How DCI arrested four college students for suspected KCSE fraud

Detectives say they were following a trail of messages shared on Whatsapp and Telegram. [Source: DCI, Twitter]

Detectives investigating claims of KCSE 2022 examination malpractice have arrested four college students for allegedly taking part in KCSE examination malpractice via Whatsapp and Telegram messaging platforms.

Police say the four suspects are believed to be part of an examination fraud syndicate that has been sharing examination questions and answers to students and teachers at a fee.

According to the DCI detectives, the syndicate comprises school heads, security agents, parents and college students who use Telegram (cloud-based instant messaging service).

“In spite of the concerted efforts that the Ministry of Education led by the Cabinet Secretary and KNEC officials have employed to uphold the integrity of administering the examination, the efforts are being jeopardized by crooked government officials at county levels,” DCI tweeted.
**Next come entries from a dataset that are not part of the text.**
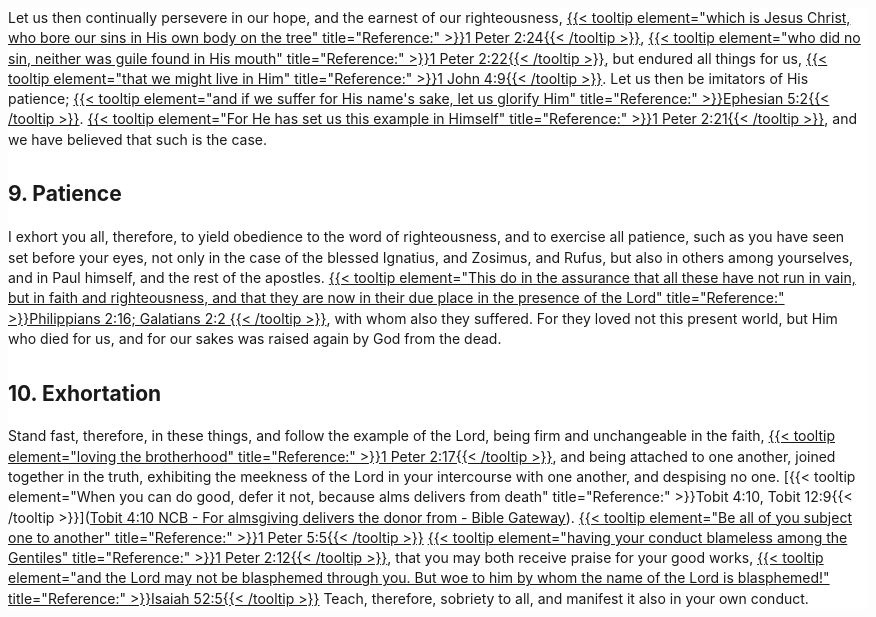Let us then continually persevere in our hope, and the earnest of our righteousness, [{{< tooltip element="which is Jesus Christ, who bore our sins in His own body on the tree" title="Reference:" >}}1 Peter 2:24{{< /tooltip >}}](/bible/1-peter/1-pet-02/#v24#:~:text=He%20himself%20bore%20our%20sins%20in%20his%20body%20on%20the%20tree%2C%20that%20we%2C%20having%20died%20to%20sins%2C%20might%20live%20to%20righteousness.%20You%20were%20healed%20by%20his%20wounds.), [{{< tooltip element="who did no sin, neither was guile found in His mouth" title="Reference:" >}}1 Peter 2:22{{< /tooltip >}}](/bible/1-peter/1-pet-02/#v22#:~:text=who%20didn%E2%80%99t%20sin%2C%20%E2%80%9Cneither%20was%20deceit%20found%20in%20his%20mouth.%E2%80%9D), but endured all things for us, [{{< tooltip element="that we might live in Him" title="Reference:" >}}1 John 4:9{{< /tooltip >}}](/bible/1-john/1-john-04/#v9#:~:text=By%20this%20God%E2%80%99s%20love%20was%20revealed%20in%20us%2C%20that%20God%20has%20sent%20his%20one%20and%20only%20Son%20into%20the%20world%20that%20we%20might%20live%20through%20him.). Let us then be imitators of His patience; [{{< tooltip element="and if we suffer for His name's sake, let us glorify Him" title="Reference:" >}}Ephesian 5:2{{< /tooltip >}}](/bible/acts/acts-05/#v41#:~:text=They%20therefore%20departed%20from%20the%20presence%20of%20the%20council%2C%20rejoicing%20that%20they%20were%20counted%20worthy%20to%20suffer%20dishonor%20for%20Jesus%E2%80%99%20name.). [{{< tooltip element="For He has set us this example in Himself" title="Reference:" >}}1 Peter 2:21{{< /tooltip >}}](/bible/1-peter/1-pet-02/#v21#:~:text=For%20you%20were%20called%20to%20this%2C%20because%20Christ%20also%20suffered%20for%20us%2C%20leaving%20you%20an%20example%2C%20that%20you%20should%20follow%20his%20steps%2C), and we have believed that such is the case.

## 9. Patience
I exhort you all, therefore, to yield obedience to the word of righteousness, and to exercise all patience, such as you have seen set before your eyes, not only in the case of the blessed Ignatius, and Zosimus, and Rufus, but also in others among yourselves, and in Paul himself, and the rest of the apostles. [{{< tooltip element="This do in the assurance that all these have not run in vain, but in faith and righteousness, and that they are now in their due place in the presence of the Lord" title="Reference:" >}}Philippians 2:16; Galatians 2:2 {{< /tooltip >}}](/bible/philippians/phil-02/#v16#:~:text=holding%20up%20the%20word%20of%20life%2C%20that%20I%20may%20have%20something%20to%20boast%20in%20the%20day%20of%20Christ%2C%20that%20I%20didn%E2%80%99t%20run%20in%20vain%20nor%20labor%20in%20vain.), with whom also they suffered. For they loved not this present world, but Him who died for us, and for our sakes was raised again by God from the dead.

## 10. Exhortation
Stand fast, therefore, in these things, and follow the example of the Lord, being firm and unchangeable in the faith, [{{< tooltip element="loving the brotherhood" title="Reference:" >}}1 Peter 2:17{{< /tooltip >}}](/bible/1-peter/1-pet-02/#v17#:~:text=Honor%20all%20men.%20Love%20the%20brotherhood.%20Fear%20God.%20Honor%20the%20king.), and being attached to one another, joined together in the truth, exhibiting the meekness of the Lord in your intercourse with one another, and despising no one. [{{< tooltip element="When you can do good, defer it not, because alms delivers from death" title="Reference:" >}}Tobit 4:10, Tobit 12:9{{< /tooltip >}}]([Tobit 4:10 NCB - For almsgiving delivers the donor from - Bible Gateway](https://www.biblegateway.com/passage/?search=Tobit+4%3A10&version=NCB)). [{{< tooltip element="Be all of you subject one to another" title="Reference:" >}}1 Peter 5:5{{< /tooltip >}}](/bible/1-peter/1-pet-05/#v5#:~:text=Likewise%2C%20you%20younger%20ones%2C%20be%20subject%20to%20the%20elder.%20Yes%2C%20all%20of%20you%20clothe%20yourselves%20with%20humility%2C%20to%20subject%20yourselves%20to%20one%20another%3B%20for%20%E2%80%9CGod%20resists%20the%20proud%2C%20but%20gives%20grace%20to%20the%20humble.%E2%80%9D)  [{{< tooltip element="having your conduct blameless among the Gentiles" title="Reference:" >}}1 Peter 2:12{{< /tooltip >}}](/bible/1-peter/1-pet-02/#v12#:~:text=having%20good%20behavior%20among%20the%20nations%2C%20so%20in%20that%20of%20which%20they%20speak%20against%20you%20as%20evildoers%2C%20they%20may%20by%20your%20good%20works%2C%20which%20they%20see%2C%20glorify%20God%20in%20the%20day%20of%20visitation.), that you may both receive praise for your good works, [{{< tooltip element="and the Lord may not be blasphemed through you. But woe to him by whom the name of the Lord is blasphemed!" title="Reference:" >}}Isaiah 52:5{{< /tooltip >}}](/bible/isaiah/isa-52/#v5#:~:text=%E2%80%9CNow%20therefore%2C%20what%20do%20I%20do%20here%2C%E2%80%9D%20says%20Yahweh%2C%20%E2%80%9Cseeing%20that%20my%20people%20are%20taken%20away%20for%20nothing%3F%20Those%20who%20rule%20over%20them%20mock%2C%E2%80%9D%20says%20Yahweh%2C%20%E2%80%9Cand%20my%20name%20is%20blasphemed%20continually%20all%20day%20long.) Teach, therefore, sobriety to all, and manifest it also in your own conduct.
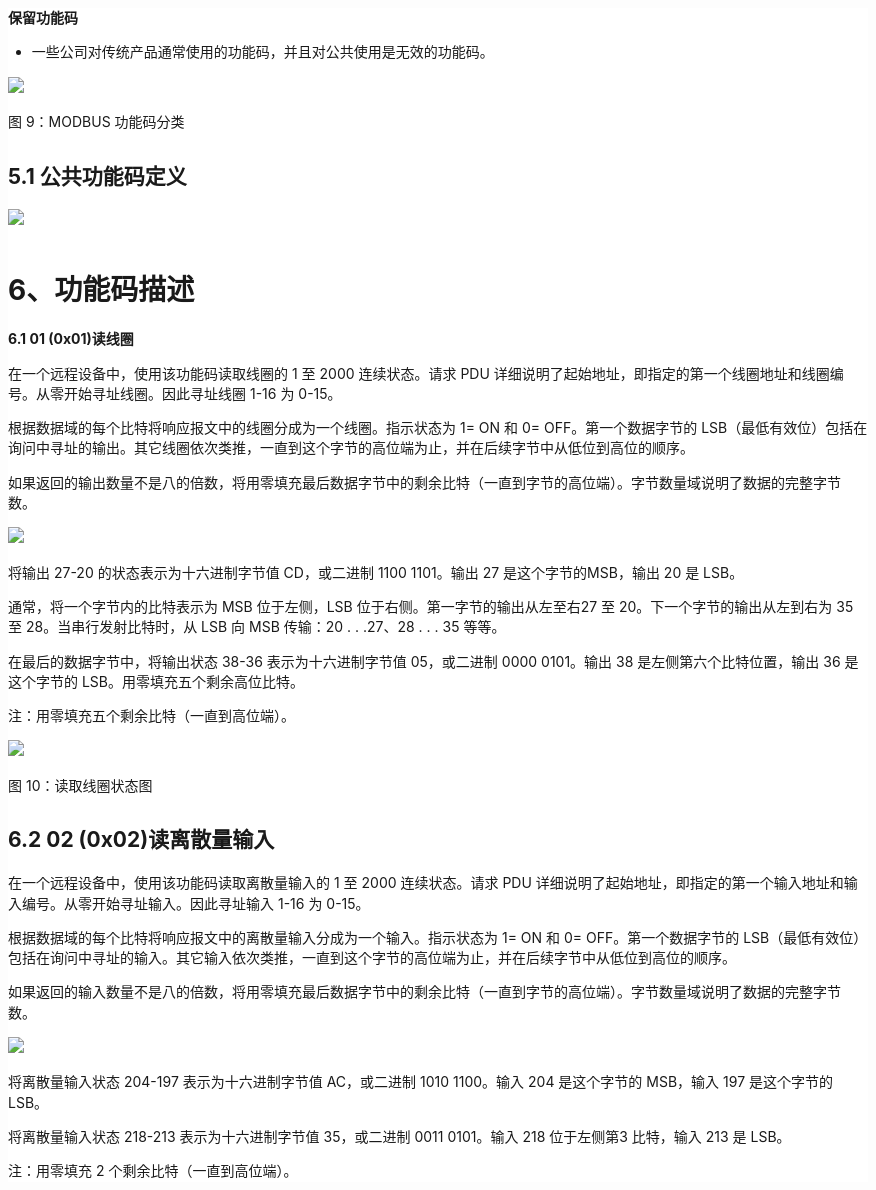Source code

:  **保留功能码**

- 一些公司对传统产品通常使用的功能码，并且对公共使用是无效的功能码。

![](https://pic3.zhimg.com/v2-0b3985d2b6f9e35b969b4acceda32c30_b.jpg)

图 9：MODBUS 功能码分类

## **5.1 公共功能码定义**

![](https://pic1.zhimg.com/v2-57c118b9edf31d9c5323a86f1325364c_b.jpg)

# 6、功能码描述

**6.1 01 (0x01)读线圈**

在一个远程设备中，使用该功能码读取线圈的 1 至 2000 连续状态。请求 PDU 详细说明了起始地址，即指定的第一个线圈地址和线圈编号。从零开始寻址线圈。因此寻址线圈 1-16 为 0-15。

根据数据域的每个比特将响应报文中的线圈分成为一个线圈。指示状态为 1= ON 和 0= OFF。第一个数据字节的 LSB（最低有效位）包括在询问中寻址的输出。其它线圈依次类推，一直到这个字节的高位端为止，并在后续字节中从低位到高位的顺序。

如果返回的输出数量不是八的倍数，将用零填充最后数据字节中的剩余比特（一直到字节的高位端）。字节数量域说明了数据的完整字节数。

![](https://picx.zhimg.com/v2-70684896bfd6dac1b9454a6b032f4b83_b.jpg)

将输出 27-20 的状态表示为十六进制字节值 CD，或二进制 1100 1101。输出 27 是这个字节的MSB，输出 20 是 LSB。

通常，将一个字节内的比特表示为 MSB 位于左侧，LSB 位于右侧。第一字节的输出从左至右27 至 20。下一个字节的输出从左到右为 35 至 28。当串行发射比特时，从 LSB 向 MSB 传输：20 . . .27、28 . . . 35 等等。

在最后的数据字节中，将输出状态 38-36 表示为十六进制字节值 05，或二进制 0000 0101。输出 38 是左侧第六个比特位置，输出 36 是这个字节的 LSB。用零填充五个剩余高位比特。

注：用零填充五个剩余比特（一直到高位端）。

![](https://pica.zhimg.com/v2-9a434ba4cbdaa524278e33ed9dc913d2_b.jpg)

图 10：读取线圈状态图

## **6.2 02 (0x02)读离散量输入**

在一个远程设备中，使用该功能码读取离散量输入的 1 至 2000 连续状态。请求 PDU 详细说明了起始地址，即指定的第一个输入地址和输入编号。从零开始寻址输入。因此寻址输入 1-16 为 0-15。

根据数据域的每个比特将响应报文中的离散量输入分成为一个输入。指示状态为 1= ON 和 0= OFF。第一个数据字节的 LSB（最低有效位）包括在询问中寻址的输入。其它输入依次类推，一直到这个字节的高位端为止，并在后续字节中从低位到高位的顺序。

如果返回的输入数量不是八的倍数，将用零填充最后数据字节中的剩余比特（一直到字节的高位端）。字节数量域说明了数据的完整字节数。

![](https://pic4.zhimg.com/v2-77a328030cfadae1cf165bf44bdc6963_b.jpg)

将离散量输入状态 204-197 表示为十六进制字节值 AC，或二进制 1010 1100。输入 204 是这个字节的 MSB，输入 197 是这个字节的 LSB。

将离散量输入状态 218-213 表示为十六进制字节值 35，或二进制 0011 0101。输入 218 位于左侧第3 比特，输入 213 是 LSB。

注：用零填充 2 个剩余比特（一直到高位端）。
The sleuths have identified the main suspect as Gideon Kibet Tanui alias Evans Kipruto, an Information Technology student at Baringo Technical College.

Police reports indicate that he was arrested while allegedly administering English paper 2 and Chemistry paper 1 to students of Silibwet and Sitoito secondary schools in Molo, via a Whatsapp group of 70 members.

“He who was dishing out examination papers at a paltry Sh500 per paper was also discovered to be a member of two fraudulent examination Telegram groups with over 17,000 followers,” the detectives have disclosed to the public.

 “The IT student whose Mpesa account had over Sh10,000 at the time of his arrest was also operating a separate KCB account at Kabarnet branch, where he immediately transferred the received cash from his Mpesa to avoid reversals,” they added.

His arrest led the detectives to Kevin Kiprotich Langat, a bachelor of Arts student in Swahili, at Rongo University, who was in constant communication with the first suspect who forwarded the English paper to him.

“It is at Rongo University where a wider syndicate of the examination fraudsters existed, in a Telegram group dubbed the ‘Kale Group’ created under the name ‘Bailing Out’ among other groups,” detectives say.

When going through Langat’s trail of communication, the detectives arrested yet another suspect.

The sleuths said that at the time of his arrest, Justice Leting was distributing a Kiswahili paper and preparing answers for the Chemistry practical paper.

Through his phone, the investigators were able to track a conversation between Leting and a student named ‘Bett’. The conversation showed Leting assuring Bett that the answers he had provided were legitimate.

“Shockingly, Leting's mobile phone had the entire KCSE examination material which was recovered by the detectives,” DCI tweeted.

So far, the detectives have used cyber and digital forensics to intercept tens of messages containing screenshots of the papers that are currently being examined.

Police say the exhibits collected also include handwritten answers which will be subjected to forensic document examination at the DCI National Forensic Laboratory, to ascertain the authors.

The four are in custody pending investigations and arraignment.